Stored items:
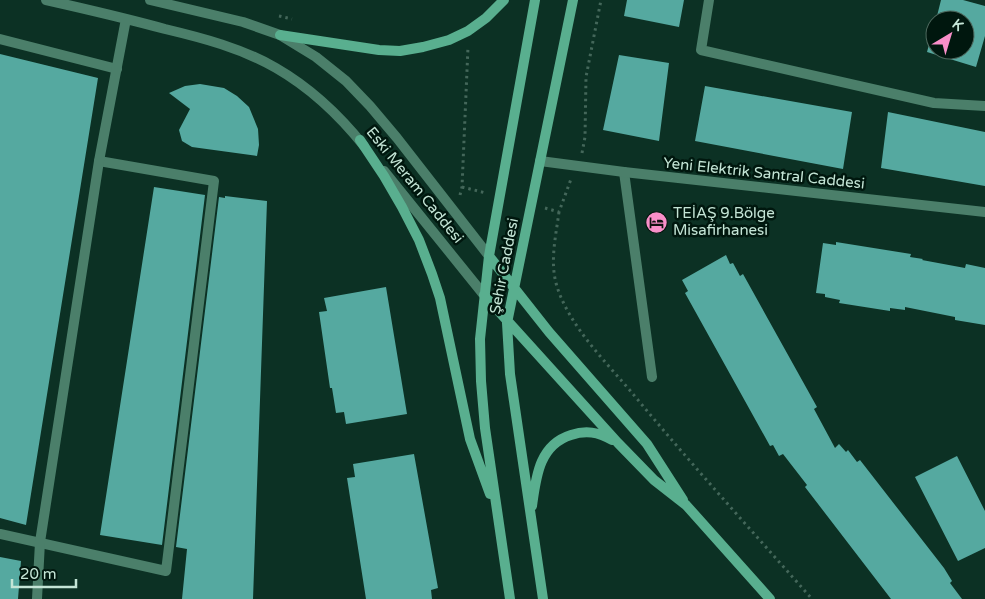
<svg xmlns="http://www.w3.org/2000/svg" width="985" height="599" viewBox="0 0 985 599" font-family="'Varela Round',sans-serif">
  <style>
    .building { fill: #55a9a0 }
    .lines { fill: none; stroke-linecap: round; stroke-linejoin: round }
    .path { stroke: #44675a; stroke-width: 3; stroke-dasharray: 2.5 4; stroke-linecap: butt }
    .minor { stroke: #4b7f6a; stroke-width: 10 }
    .tertiary { stroke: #4b7f6a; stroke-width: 10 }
    .secondary { stroke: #59af8f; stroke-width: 10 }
    .labels { text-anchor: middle; stroke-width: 5; stroke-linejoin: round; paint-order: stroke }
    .street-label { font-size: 15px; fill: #c4e5d6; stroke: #00170e }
    .poi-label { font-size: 15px; fill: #c4e5d6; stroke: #00170e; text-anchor: start }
  </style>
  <rect width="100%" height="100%" fill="#0c3124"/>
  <path class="building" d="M627,0H684L679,27L624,16Z
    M941,0H963L985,6V36L976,67L927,52L935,22V50H965V20H936Z
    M0,54L98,78L26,525L0,518Z
    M619,55L669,63L659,141L603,130Z
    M200,84L224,88L237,96L249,107L258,129L259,145L257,156L192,147L182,141L179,130L190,109L169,93L185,86Z
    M705,86L852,112L843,169L695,141Z
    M888,112L985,132V186L881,168Z
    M154,187L205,195L162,545L100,535Z
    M225,196L267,201L253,599H182L187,549L176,547L219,197L225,198Z
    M836,242L911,254L910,257L923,259L922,260L965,268L966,264L985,268V325L955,320V317L905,307V310L890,308V311L839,303L840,300L825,297V294L816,293L823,243L836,245Z
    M726,255L730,264L733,263L740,276L743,274L817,407L814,409L835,448L839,444L846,452L848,450L857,462L860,460L944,568L952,581L950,583L962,599H891L805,487L807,485L783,454L779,456L773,445L770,446L685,293L688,291L682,280Z
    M386,287L407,414L346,424L344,412L336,413L332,388H330L319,312L327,311L324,298Z
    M414,454L438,588L431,590L432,599H366L347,478L355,477L353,464Z
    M957,456L985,511V548L958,561L915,477Z
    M0,557L21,561L18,599H0Z"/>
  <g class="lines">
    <path class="path" d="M279,16L292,19
      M582,153L585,137L586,77L601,0
      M462,187L486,193
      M460,195L462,187L468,47
      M545,208L559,212L571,179
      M559,212C556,235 550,260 556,283C567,324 606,362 633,394C691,464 752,531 812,599"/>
    <path class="minor" d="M709,0L701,50L934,103L985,106
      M0,39L117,69
      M624,172L652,377
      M0,534L166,571L214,181L99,161"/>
    <path class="tertiary" d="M46,0C86,9 125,18 165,29C203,38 241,48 276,68C309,87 340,116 364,146
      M150,0L243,22L280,35L316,57L346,81L370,106L397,138L489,256
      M540,161L624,172L985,212
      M384,171L484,295
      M37,599L40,542L99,161L126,19"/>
    <path class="secondary" d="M280,35L379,50L400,51L423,47L449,40L468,31L486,18L504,0
      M360,140L384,176L402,207L419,240L432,274L440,298L470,439L490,494
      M489,256L549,332L647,444L683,500
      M484,295L618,443L654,480L686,505L770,599
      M532,506C536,477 539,445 571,435C586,430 598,432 612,440
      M510,599L485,428L481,381L480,339L489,256L535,0
      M543,599L510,374L507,323L573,0"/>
  </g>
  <defs>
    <symbol id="hotel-disc" viewBox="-11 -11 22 22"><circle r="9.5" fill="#f98fc9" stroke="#00170e"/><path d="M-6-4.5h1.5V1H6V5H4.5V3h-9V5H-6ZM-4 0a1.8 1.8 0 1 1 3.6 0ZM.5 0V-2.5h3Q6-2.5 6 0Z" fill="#111"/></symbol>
  </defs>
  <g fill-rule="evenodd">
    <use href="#hotel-disc" x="644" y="210" width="25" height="25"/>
  </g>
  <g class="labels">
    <g class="street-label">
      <text transform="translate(764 173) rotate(6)" y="5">Yeni Elektrik Santral Caddesi</text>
      <text transform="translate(415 185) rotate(51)" y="5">Eski Meram Caddesi</text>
      <text transform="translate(504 266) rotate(-79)" y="5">Şehir Caddesi</text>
    </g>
    <g class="poi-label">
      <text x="673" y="218">TEİAŞ 9.Bölge<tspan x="673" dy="17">Misafirhanesi</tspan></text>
    </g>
  </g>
  <g transform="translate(950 35) rotate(38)"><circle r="24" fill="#00170e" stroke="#4e695e"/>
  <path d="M0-4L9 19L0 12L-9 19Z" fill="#f98fc9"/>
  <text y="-8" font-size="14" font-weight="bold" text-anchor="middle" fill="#c4e5d6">K</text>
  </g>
  <path d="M12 579v8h64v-8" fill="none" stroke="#c4e5d6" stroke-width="2.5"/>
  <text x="20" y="579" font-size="15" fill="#c4e5d6" stroke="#00170e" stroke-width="4" paint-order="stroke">20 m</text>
</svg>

> WORK ORDER
Copy out each line of the entries where the word "linecap" is found.

> WRITTEN ANSWER
    .lines { fill: none; stroke-linecap: round; stroke-linejoin: round }
    .path { stroke: #44675a; stroke-width: 3; stroke-dasharray: 2.5 4; stroke-linecap: butt }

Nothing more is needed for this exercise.